____ Records for processing
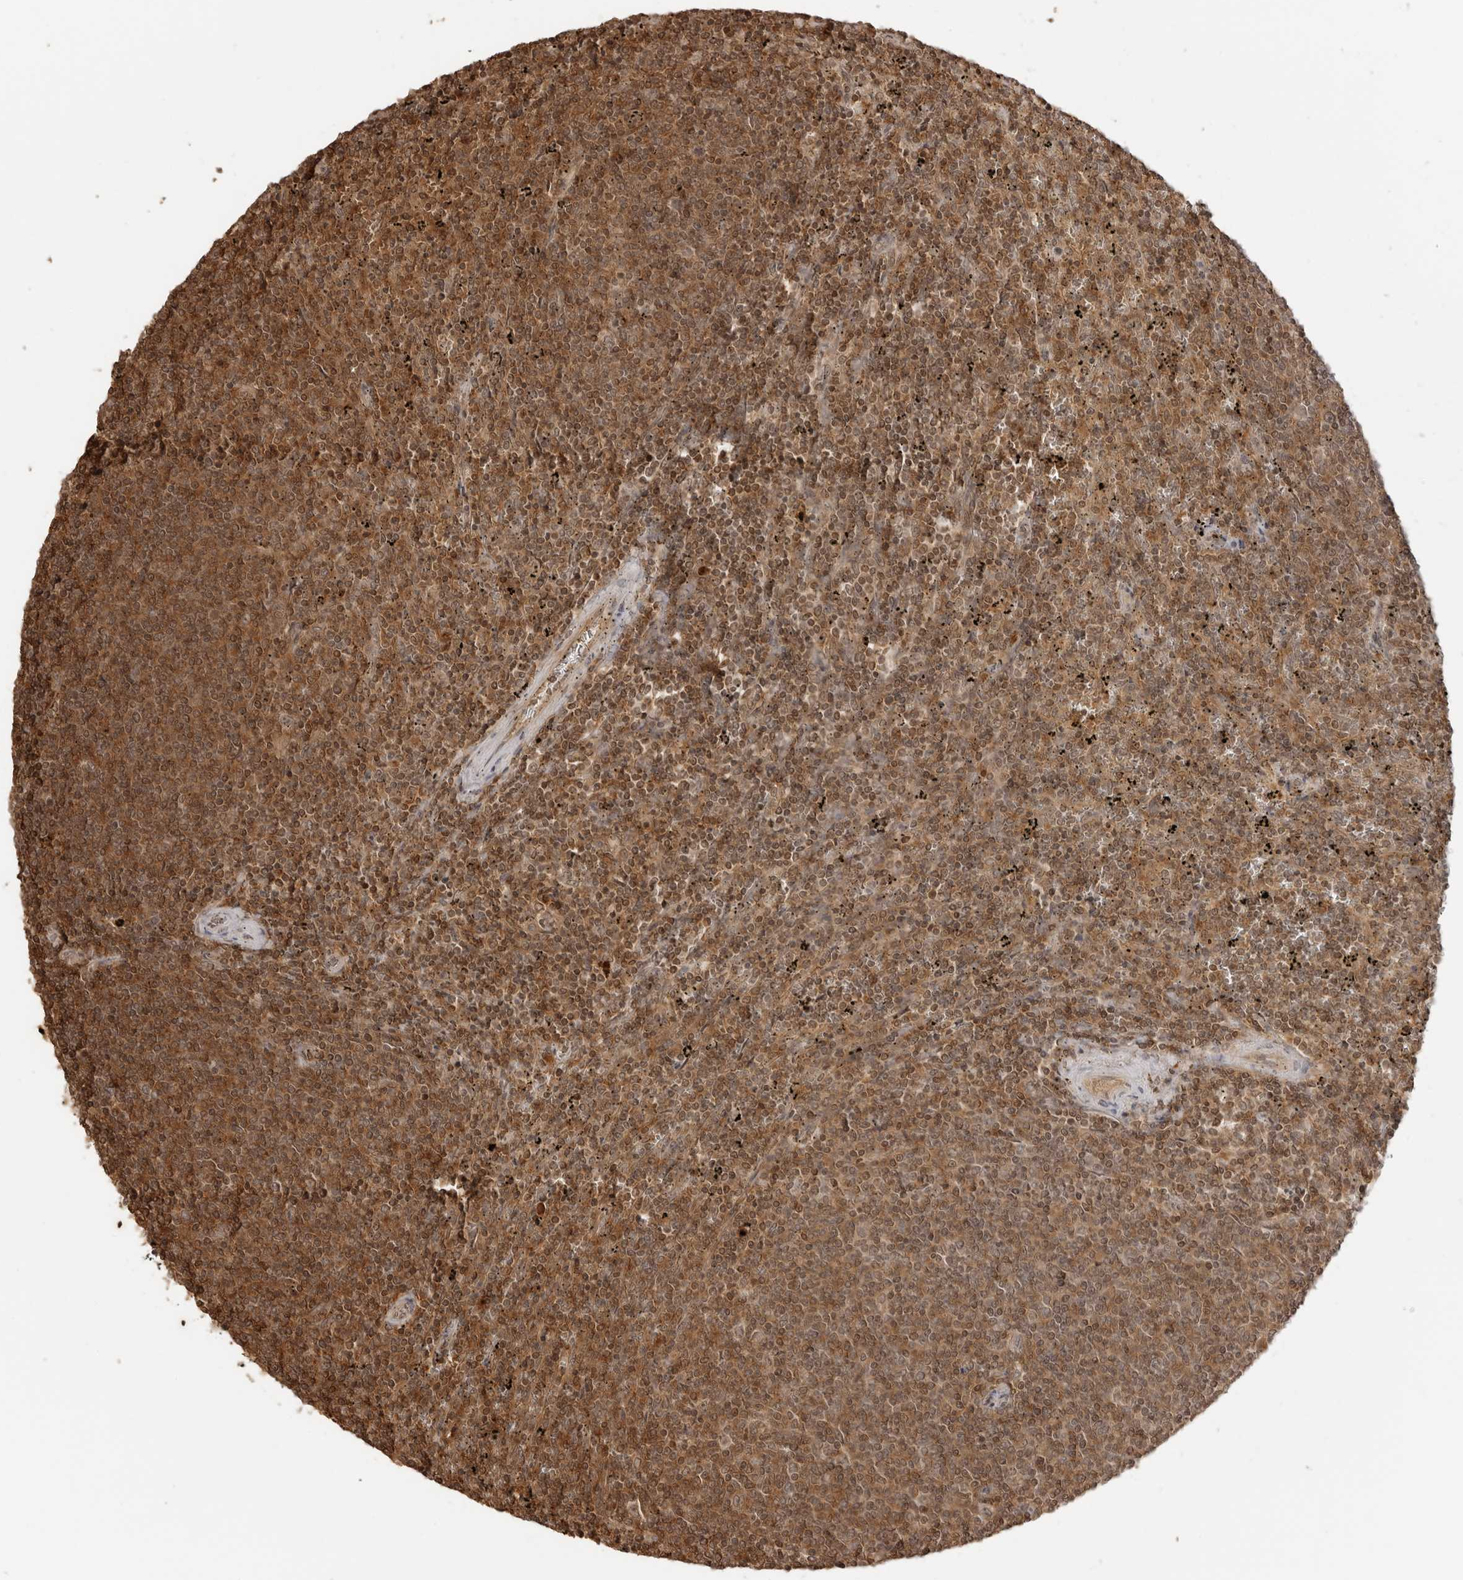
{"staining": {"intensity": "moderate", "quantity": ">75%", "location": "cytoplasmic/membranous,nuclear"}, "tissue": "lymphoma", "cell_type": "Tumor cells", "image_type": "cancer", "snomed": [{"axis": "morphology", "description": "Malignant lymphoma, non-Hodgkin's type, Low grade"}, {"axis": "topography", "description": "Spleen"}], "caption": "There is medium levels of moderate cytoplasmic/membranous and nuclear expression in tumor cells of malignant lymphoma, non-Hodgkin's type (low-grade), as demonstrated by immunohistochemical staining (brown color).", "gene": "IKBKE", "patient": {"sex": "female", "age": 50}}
________
____ Records for processing
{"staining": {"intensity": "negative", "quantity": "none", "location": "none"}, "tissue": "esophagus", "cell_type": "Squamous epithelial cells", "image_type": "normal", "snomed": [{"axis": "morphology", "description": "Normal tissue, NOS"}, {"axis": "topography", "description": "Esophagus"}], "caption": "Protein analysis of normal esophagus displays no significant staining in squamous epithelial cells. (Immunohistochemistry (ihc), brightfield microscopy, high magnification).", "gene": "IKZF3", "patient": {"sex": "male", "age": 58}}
________
____ Records for processing
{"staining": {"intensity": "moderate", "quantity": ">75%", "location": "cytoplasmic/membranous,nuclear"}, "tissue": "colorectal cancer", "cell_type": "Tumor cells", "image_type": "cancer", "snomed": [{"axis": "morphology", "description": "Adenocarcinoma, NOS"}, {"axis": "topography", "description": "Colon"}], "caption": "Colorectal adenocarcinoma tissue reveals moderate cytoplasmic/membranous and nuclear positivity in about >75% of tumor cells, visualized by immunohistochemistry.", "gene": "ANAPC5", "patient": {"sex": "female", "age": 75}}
________
## [Assignment]
Each line of the entries above that has the word "cancer" is to be copied.

## [Solution]
{"staining": {"intensity": "moderate", "quantity": ">75%", "location": "cytoplasmic/membranous,nuclear"}, "tissue": "lymphoma", "cell_type": "Tumor cells", "image_type": "cancer", "snomed": [{"axis": "morphology", "description": "Malignant lymphoma, non-Hodgkin's type, Low grade"}, {"axis": "topography", "description": "Spleen"}], "caption": "There is medium levels of moderate cytoplasmic/membranous and nuclear expression in tumor cells of malignant lymphoma, non-Hodgkin's type (low-grade), as demonstrated by immunohistochemical staining (brown color).", "gene": "IKBKE", "patient": {"sex": "female", "age": 50}}
{"staining": {"intensity": "moderate", "quantity": ">75%", "location": "cytoplasmic/membranous,nuclear"}, "tissue": "colorectal cancer", "cell_type": "Tumor cells", "image_type": "cancer", "snomed": [{"axis": "morphology", "description": "Adenocarcinoma, NOS"}, {"axis": "topography", "description": "Colon"}], "caption": "Colorectal adenocarcinoma tissue reveals moderate cytoplasmic/membranous and nuclear positivity in about >75% of tumor cells, visualized by immunohistochemistry.", "gene": "ANAPC5", "patient": {"sex": "female", "age": 75}}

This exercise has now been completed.